We pump a lot of effort into posting as often as possible on every channel we think is important – usually Facebook, Instagram and Twitter. By and large, that approach is failing. We need to take a step back, examine who we are trying to engage, understand where they live on the internet and create content that is most useful for them. That means understanding what we are trying to achieve, understand our audiences both physically and digitally, but also to embed digital engagement into the whole organisation’s work – not just the marketing or content team/person.

How do we operate in Culture 3.0?

In the National Lottery Heritage Fund project Digitally Democratising Archives, we led a cohort of ten organisations ranging from local community groups to established archives, exploring how to use digital technologies to enable community archiving. One of the participating groups, Cinema Nation in Liverpool, brought the idea of Culture 3.0 to our attention.

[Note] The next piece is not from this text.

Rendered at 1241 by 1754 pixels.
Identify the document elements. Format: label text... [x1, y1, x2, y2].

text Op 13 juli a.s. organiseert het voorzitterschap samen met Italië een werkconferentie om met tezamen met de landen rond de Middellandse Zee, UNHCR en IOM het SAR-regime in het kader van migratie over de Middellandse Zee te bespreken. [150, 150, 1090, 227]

The brainchild of Europeana’s Pier Luigi Sacco, Culture 3.0 (to cut a long theory short) tracks how digital technologies and interconnectivity have empowered everyone with cheap, accessibile technology and networks to create, share and sell culture on their own terms – bypassing cultural organisations almost entirely.

A bugbear of mine is that cultural organisations are still often organised in 19th- and 20th-century power structures, and undervalue digital roles and skills. On the internet we cannot rely on our physical presence or prestige - the playing field is levelled. If we neglect important topics, others will fill that vacuum online. If we do not keep up with content trends, others will take advantage and do it instead. If we neglect to horizon-scan and prepare for the trends of the future, we will always be playing catch-up.

What we can do

I feel like this has all sounded a little pessimistic so far, and that’s unfair. There are organisations out there doing interesting and boundary-pushing things, but not everybody needs to be pushing those boundaries. Simply investing in the time, skills and equipment required to keep up with basic content trends is already a massive step forward, allowing our organisations to spread their creative wings instead of putting out fires and constantly promoting rather than also engaging.

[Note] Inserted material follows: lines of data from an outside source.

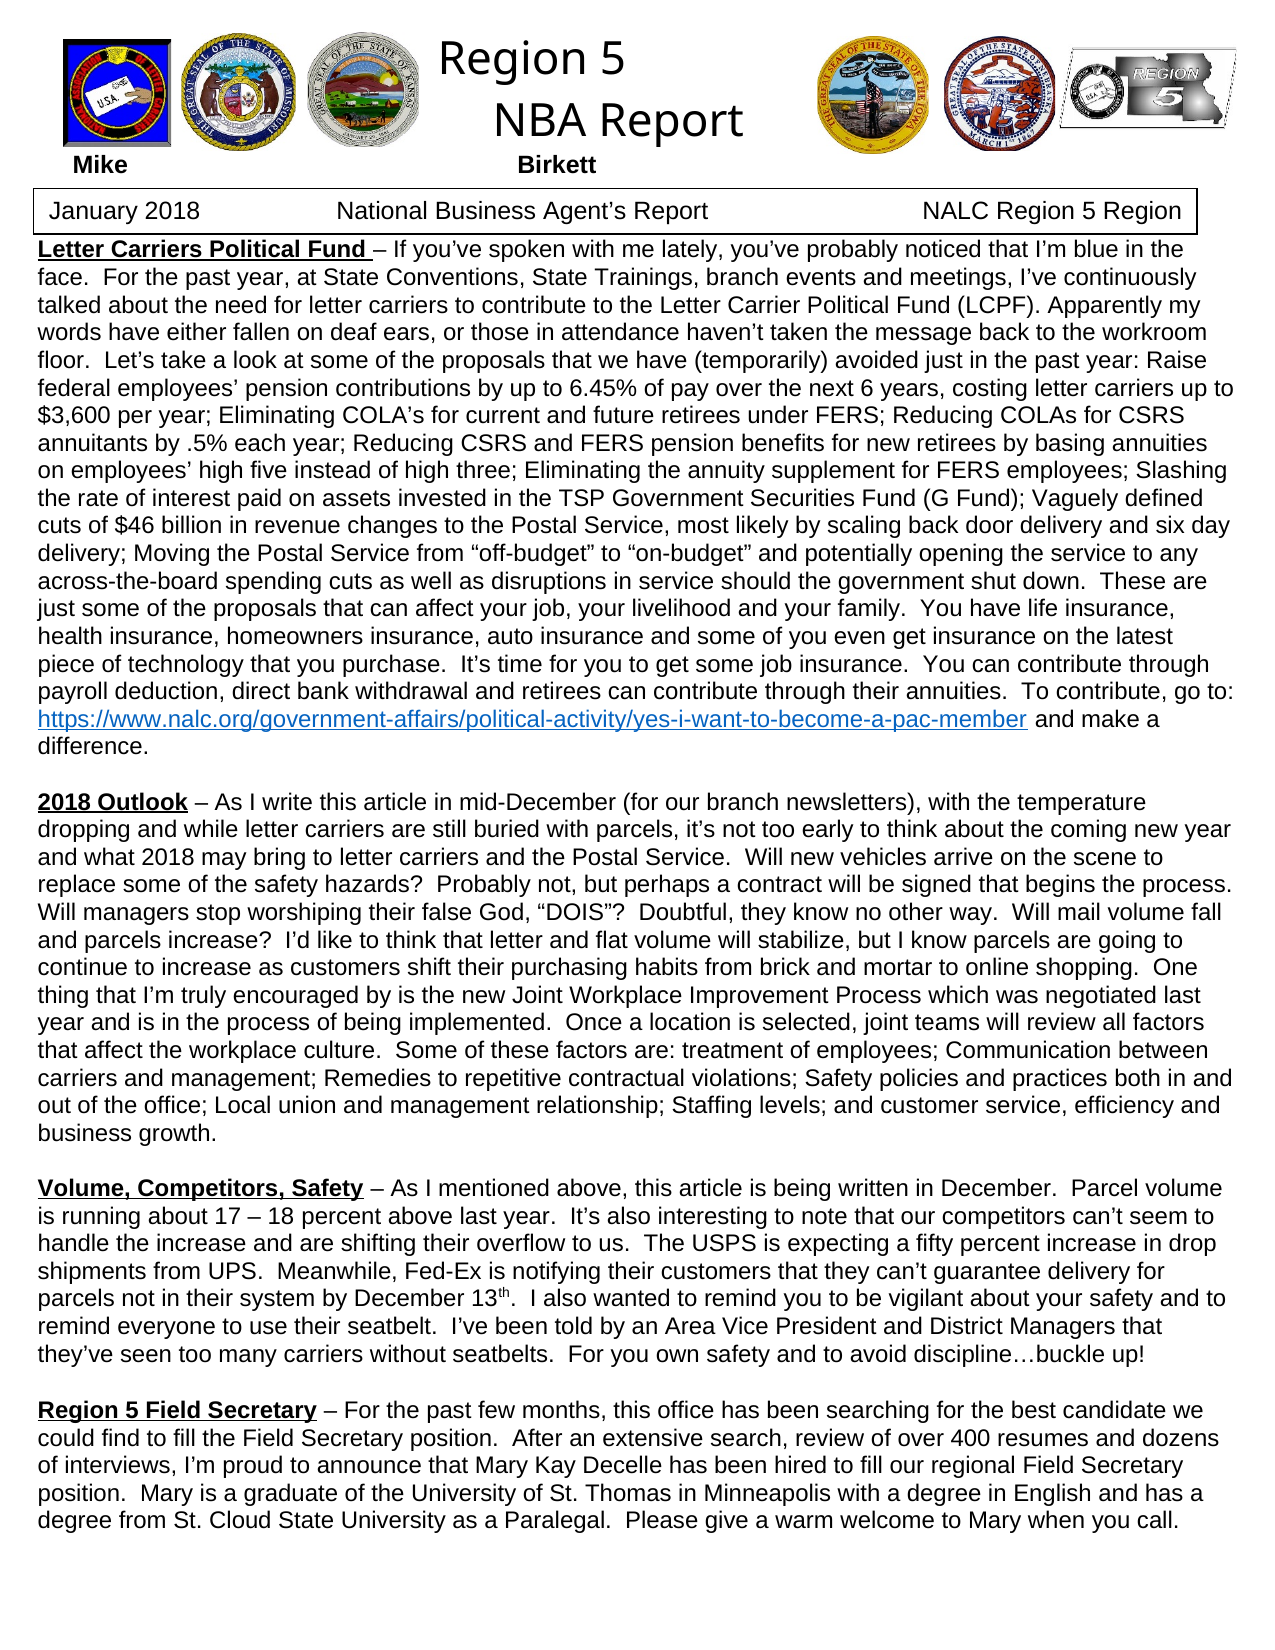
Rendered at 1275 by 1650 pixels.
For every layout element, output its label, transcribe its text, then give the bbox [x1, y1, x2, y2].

picture [942, 36, 1056, 149]
text Region 5 Field Secretary – For the past few months, this office has been searching for the best candidate we could find to fill the Field Secretary position. After an extensive search, review of over 400 resumes and dozens of interviews, I’m proud to announce that Mary Kay Decelle has been hired to fill our regional Field Secretary position. Mary is a graduate of the University of St. Thomas in Minneapolis with a degree in English and has a degree from St. Cloud State University as a Paralegal. Please give a warm welcome to Mary when you call. [37, 1396, 1237, 1534]
text NBA Report [929, 88, 1237, 150]
picture [180, 33, 296, 149]
picture [816, 36, 929, 152]
text Volume, Competitors, Safety – As I mentioned above, this article is being written in December. Parcel volume is running about 17 – 18 percent above last year. It’s also interesting to note that our competitors can’t seem to handle the increase and are shifting their overflow to us. The USPS is expecting a fifty percent increase in drop shipments from UPS. Meanwhile, Fed-Ex is notifying their customers that they can’t guarantee delivery for parcels not in their system by December 13th. I also wanted to remind you to be vigilant about your safety and to remind everyone to use their seatbelt. I’ve been told by an Area Vice President and District Managers that they’ve seen too many carriers without seatbelts. For you own safety and to avoid discipline…buckle up! [37, 1174, 1237, 1367]
picture [306, 32, 418, 145]
text Region 5 [37, 26, 1237, 88]
text Letter Carriers Political Fund – If you’ve spoken with me lately, you’ve probably noticed that I’m blue in the face. For the past year, at State Conventions, State Trainings, branch events and meetings, I’ve continuously talked about the need for letter carriers to contribute to the Letter Carrier Political Fund (LCPF). Apparently my words have either fallen on deaf ears, or those in attendance haven’t taken the message back to the workroom floor. Let’s take a look at some of the proposals that we have (temporarily) avoided just in the past year: Raise federal employees’ pension contributions by up to 6.45% of pay over the next 6 years, costing letter carriers up to $3,600 per year; Eliminating COLA’s for current and future retirees under FERS; Reducing COLAs for CSRS annuitants by .5% each year; Reducing CSRS and FERS pension benefits for new retirees by basing annuities on employees’ high five instead of high three; Eliminating the annuity supplement for FERS employees; Slashing the rate of interest paid on assets invested in the TSP Government Securities Fund (G Fund); Vaguely defined cuts of $46 billion in revenue changes to the Postal Service, most likely by scaling back door delivery and six day delivery; Moving the Postal Service from “off-budget” to “on-budget” and potentially opening the service to any across-the-board spending cuts as well as disruptions in service should the government shut down. These are just some of the proposals that can affect your job, your livelihood and your family. You have life insurance, health insurance, homeowners insurance, auto insurance and some of you even get insurance on the latest piece of technology that you purchase. It’s time for you to get some job insurance. You can contribute through payroll deduction, direct bank withdrawal and retirees can contribute through their annuities. To contribute, go to: https://www.nalc.org/government-affairs/political-activity/yes-i-want-to-become-a-pac-member and make a difference. [37, 208, 1237, 760]
picture [61, 39, 172, 146]
text NBA Report [37, 88, 816, 150]
text Mike Birkett [37, 150, 1237, 179]
picture [1057, 39, 1236, 130]
text 2018 Outlook – As I write this article in mid-December (for our branch newsletters), with the temperature dropping and while letter carriers are still buried with parcels, it’s not too early to think about the coming new year and what 2018 may bring to letter carriers and the Postal Service. Will new vehicles arrive on the scene to replace some of the safety hazards? Probably not, but perhaps a contract will be signed that begins the process. Will managers stop worshiping their false God, “DOIS”? Doubtful, they know no other way. Will mail volume fall and parcels increase? I’d like to think that letter and flat volume will stabilize, but I know parcels are going to continue to increase as customers shift their purchasing habits from brick and mortar to online shopping. One thing that I’m truly encouraged by is the new Joint Workplace Improvement Process which was negotiated last year and is in the process of being implemented. Once a location is selected, joint teams will review all factors that affect the workplace culture. Some of these factors are: treatment of employees; Communication between carriers and management; Remedies to repetitive contractual violations; Safety policies and practices both in and out of the office; Local union and management relationship; Staffing levels; and customer service, efficiency and business growth. [37, 787, 1237, 1146]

For me, the solutions are a mix of:

  • Sandboxing. Digital and content innovation does not come from a rigid project plan, and we don’t give ourselves enough licence to play, experiment and share our power with creatives. Could you set aside 1-2 weeks of the year to get creative people together to tackle a problem or opportunity and experiment with something original?
  • Find our niche. We don’t have to do everything. Part of our purpose is to inspire and support creativity among our communities, and we have the assets: buildings, equipment, skills and sometimes budget. Our niche may not be to become TikTok stars, but we might share our assets to platform the creators of the future.
  • Be targeted. Being on Facebook, Twitter and Instagram reaches a broad audience. How can we be where our audiences and communities are? Might your niche actually be on Reddit, or a Discord Channel, or Tumblr?
  • Pivot to engagement. We too often jump to the ‘Convert’ section of the marketing funnel. What can we do to simply make people aware of and interested in arts and culture?
  • Digital transformation. This is a whole-organisation effort, and digital is already relevant to every role. That needs to be confronted head-on – no more piecemeal adaptation and patching over how digital is affecting how we do our jobs. It is not just the marketing and content person/team’s responsibility to plan for and produce content for online audiences.
  • Be adventurous. Which is a hard sell after the past few years. I just want to lie down. But we need to find the same spirit of experimentation and common purpose that sparked so much creative digital content in the early pandemic.